*REQUIREMENT:* Copy every line of text in the material below verbatim, omitting the page images.

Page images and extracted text
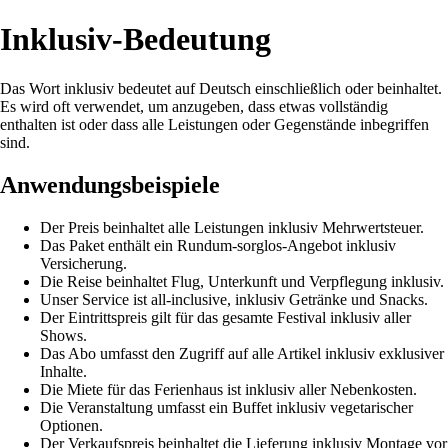
Inklusiv-Bedeutung
Das Wort inklusiv bedeutet auf Deutsch einschließlich oder beinhaltet.
Es wird oft verwendet, um anzugeben, dass etwas vollständig
enthalten ist oder dass alle Leistungen oder Gegenstände inbegriffen
sind.
Anwendungsbeispiele
Der Preis beinhaltet alle Leistungen inklusiv Mehrwertsteuer.
Das Paket enthält ein Rundum-sorglos-Angebot inklusiv
Versicherung.
Die Reise beinhaltet Flug, Unterkunft und Verpflegung inklusiv.
Unser Service ist all-inclusive, inklusiv Getränke und Snacks.
Der Eintrittspreis gilt für das gesamte Festival inklusiv aller
Shows.
Das Abo umfasst den Zugriff auf alle Artikel inklusiv exklusiver
Inhalte.
Die Miete für das Ferienhaus ist inklusiv aller Nebenkosten.
Die Veranstaltung umfasst ein Buffet inklusiv vegetarischer
Optionen.
Der Verkaufspreis beinhaltet die Lieferung inklusiv Montage vor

*EXERCISE RESULT:*
Inklusiv-Bedeutung
Das Wort inklusiv bedeutet auf Deutsch einschließlich oder beinhaltet.
Es wird oft verwendet, um anzugeben, dass etwas vollständig
enthalten ist oder dass alle Leistungen oder Gegenstände inbegriffen
sind.
Anwendungsbeispiele
Der Preis beinhaltet alle Leistungen inklusiv Mehrwertsteuer.
Das Paket enthält ein Rundum-sorglos-Angebot inklusiv
Versicherung.
Die Reise beinhaltet Flug, Unterkunft und Verpflegung inklusiv.
Unser Service ist all-inclusive, inklusiv Getränke und Snacks.
Der Eintrittspreis gilt für das gesamte Festival inklusiv aller
Shows.
Das Abo umfasst den Zugriff auf alle Artikel inklusiv exklusiver
Inhalte.
Die Miete für das Ferienhaus ist inklusiv aller Nebenkosten.
Die Veranstaltung umfasst ein Buffet inklusiv vegetarischer
Optionen.
Der Verkaufspreis beinhaltet die Lieferung inklusiv Montage vor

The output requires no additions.